Let Hannibal see that this is what Will chases away when he refuses to allow people to meet his eyes.

His life has been a constant game of shoving and pushing and jabbing the malformed, jealous, and monstrously greedy little boy out of the centre of his eyes.

His empathy might chafe and tear at him when he allows himself to look both at and through others, but it is that little boy who will gorge at the wounds and tear them open, and Will is just so tired of pretending that he doesn't exist that it is a selfish, dirty pleasure to be able to look up at Hannibal and allow that boy centre-stage.

It is like jumping from a cliff's edge of everything he has known when he sees that Hannibal knows that boy's face already.

The greeting in warm, crinkled eyes is so devastatingly complete that Will feels his eyelids twitch in the very real threat of passing out. The last and hopelessly empty defence against it all.

Hannibal's other hand reaches out, strokes Will's matted, unkempt hair gently.

“You are quite right, Will,” he intones quietly, the painfully tender smile searing into Will's skin. “My apologies, that was unaccountably rude of me.”

The noise and anxious fluttering hurts his ears and makes his eyes water, but he refuses to look away from Hannibal, to stop his glaring. Doesn't think he would be physically capable of it even if he wanted to.

Which he doesn't.

Because damn right Hannibal has been rude, and Will wants him to know it. Wants him to see as well as feel how much he has hurt Will.

He has shared them with others, when they have no place being shared. He has shown Will what he has, what he could have, but he has had the audacity, the gut-wrenching cruelty to inflict this vision upon Will where others could see. 

They are not for them. The others.

They belong here, alone with each other in this swell of useless, fearful prey-noises.

 

Will scowls up at Hannibal, who continues to caress the thatch of unruly hair, utterly unconcerned by the metal that is being ground into his flesh. 

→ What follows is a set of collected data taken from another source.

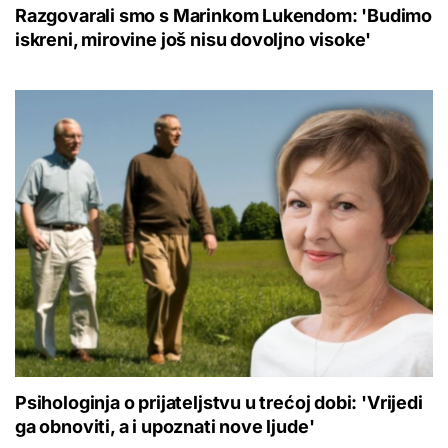
Razgovarali smo s Marinkom Lukendom: 'Budimo
iskreni, mirovine još nisu dovoljno visoke'
Psihologinja o prijateljstvu u trećoj dobi: 'Vrijedi
ga obnoviti, a i upoznati nove ljude'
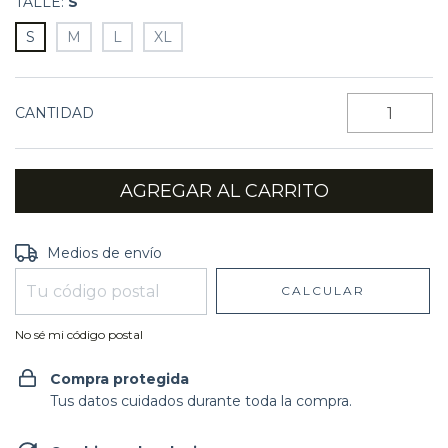
TALLE:
S
S
M
L
XL
CANTIDAD
Entregas para el CP:
CAMBIAR CP
Medios de envío
CALCULAR
No sé mi código postal
Compra protegida
Tus datos cuidados durante toda la compra.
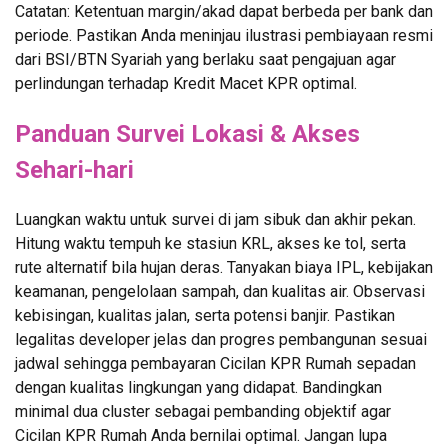
Catatan: Ketentuan margin/akad dapat berbeda per bank dan
periode. Pastikan Anda meninjau ilustrasi pembiayaan resmi
dari BSI/BTN Syariah yang berlaku saat pengajuan agar
perlindungan terhadap Kredit Macet KPR optimal.
Panduan Survei Lokasi & Akses
Sehari-hari
Luangkan waktu untuk survei di jam sibuk dan akhir pekan.
Hitung waktu tempuh ke stasiun KRL, akses ke tol, serta
rute alternatif bila hujan deras. Tanyakan biaya IPL, kebijakan
keamanan, pengelolaan sampah, dan kualitas air. Observasi
kebisingan, kualitas jalan, serta potensi banjir. Pastikan
legalitas developer jelas dan progres pembangunan sesuai
jadwal sehingga pembayaran Cicilan KPR Rumah sepadan
dengan kualitas lingkungan yang didapat. Bandingkan
minimal dua cluster sebagai pembanding objektif agar
Cicilan KPR Rumah Anda bernilai optimal. Jangan lupa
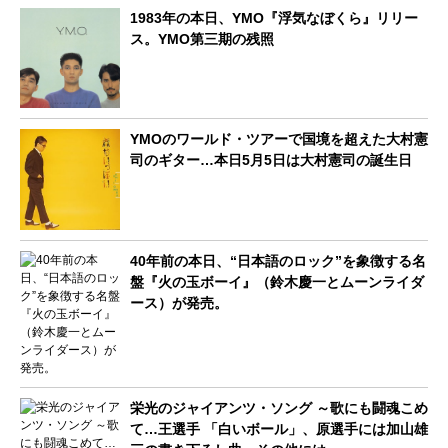
1983年の本日、YMO『浮気なぼくら』リリー
ス。YMO第三期の残照
YMOのワールド・ツアーで国境を超えた大村憲
司のギター…本日5月5日は大村憲司の誕生日
40年前の本日、“日本語のロック”を象徴する名
盤『火の玉ボーイ』（鈴木慶一とムーンライダ
ース）が発売。
栄光のジャイアンツ・ソング ～歌にも闘魂こめ
て…王選手 「白いボール」、原選手には加山雄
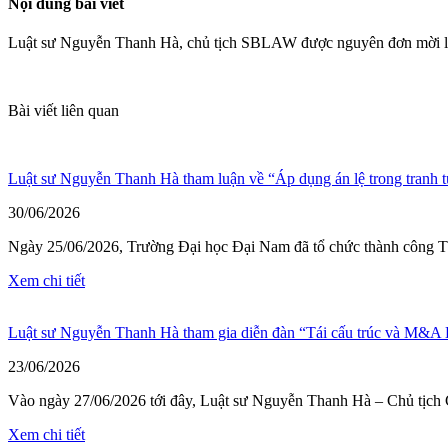
Nội dung bài viết
Luật sư Nguyễn Thanh Hà, chủ tịch SBLAW được nguyên đơn mời làm t
Bài viết liên quan
Luật sư Nguyễn Thanh Hà tham luận về “Áp dụng án lệ trong tranh 
30/06/2026
Ngày 25/06/2026, Trường Đại học Đại Nam đã tổ chức thành công Tọ
Xem chi tiết
Luật sư Nguyễn Thanh Hà tham gia diễn đàn “Tái cấu trúc và M&A
23/06/2026
Vào ngày 27/06/2026 tới đây, Luật sư Nguyễn Thanh Hà – Chủ tịch
Xem chi tiết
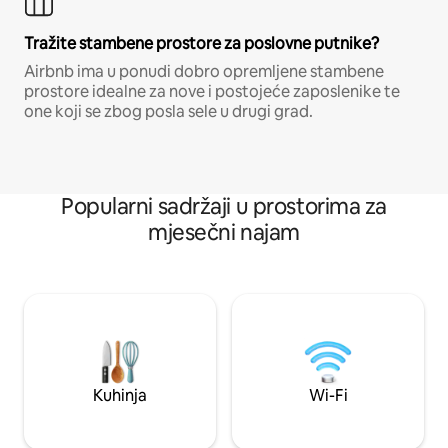
Tražite stambene prostore za poslovne putnike?
Airbnb ima u ponudi dobro opremljene stambene
prostore idealne za nove i postojeće zaposlenike te
one koji se zbog posla sele u drugi grad.
Popularni sadržaji u prostorima za
mjesečni najam
Kuhinja
Wi-Fi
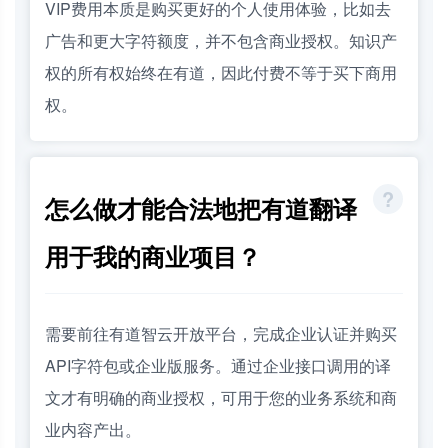
VIP费用本质是购买更好的个人使用体验，比如去
广告和更大字符额度，并不包含商业授权。知识产
权的所有权始终在有道，因此付费不等于买下商用
权。
怎么做才能合法地把有道翻译
用于我的商业项目？
需要前往有道智云开放平台，完成企业认证并购买
API字符包或企业版服务。通过企业接口调用的译
文才有明确的商业授权，可用于您的业务系统和商
业内容产出。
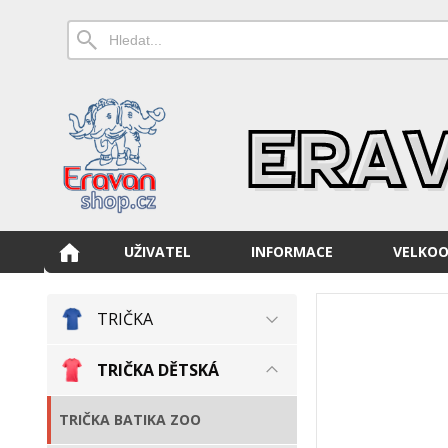
UŽIVATEL
INFORMACE
VELKO
TRIČKA
TRIČKA DĚTSKÁ
TRIČKA BATIKA ZOO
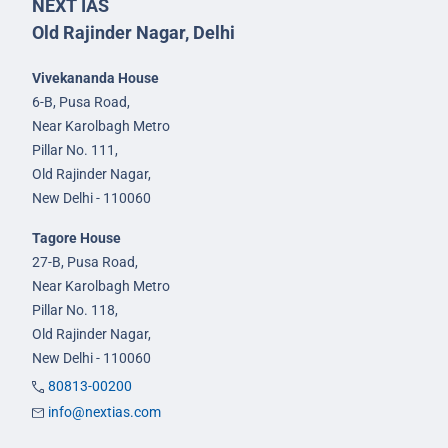
NEXT IAS
Old Rajinder Nagar, Delhi
Vivekananda House
6-B, Pusa Road,
Near Karolbagh Metro
Pillar No. 111,
Old Rajinder Nagar,
New Delhi - 110060
Tagore House
27-B, Pusa Road,
Near Karolbagh Metro
Pillar No. 118,
Old Rajinder Nagar,
New Delhi - 110060
80813-00200
info@nextias.com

“Your peers have bigger mouths and sharper teeth when you are a hungry child, do they not Will?”

Hannibal's words are as soft as the smile that graces the corner of his lips, the fullest and most openly prideful expression that Will has ever seen on the man.

He grinds the fork in harder and rams his head hard into Hannibal's belly. Leaves it resting there while the man lays a large hand on the nape of his neck.

He is vaguely aware of Hannibal's voice quieting, words not meant for him now floating harmlessly across his back. His voice blankets the flames of panic spreading across the table.

Will can hear him calming the woman who questioned his use of his cutlery, and he almost wants to laugh.

Hungry peers are no peers of his. Sharing is an enemy, a competitor to be dealt with at all costs.

 

And Will has always found that sharp, silver tines do a much better job of it than bony, purpled fingers.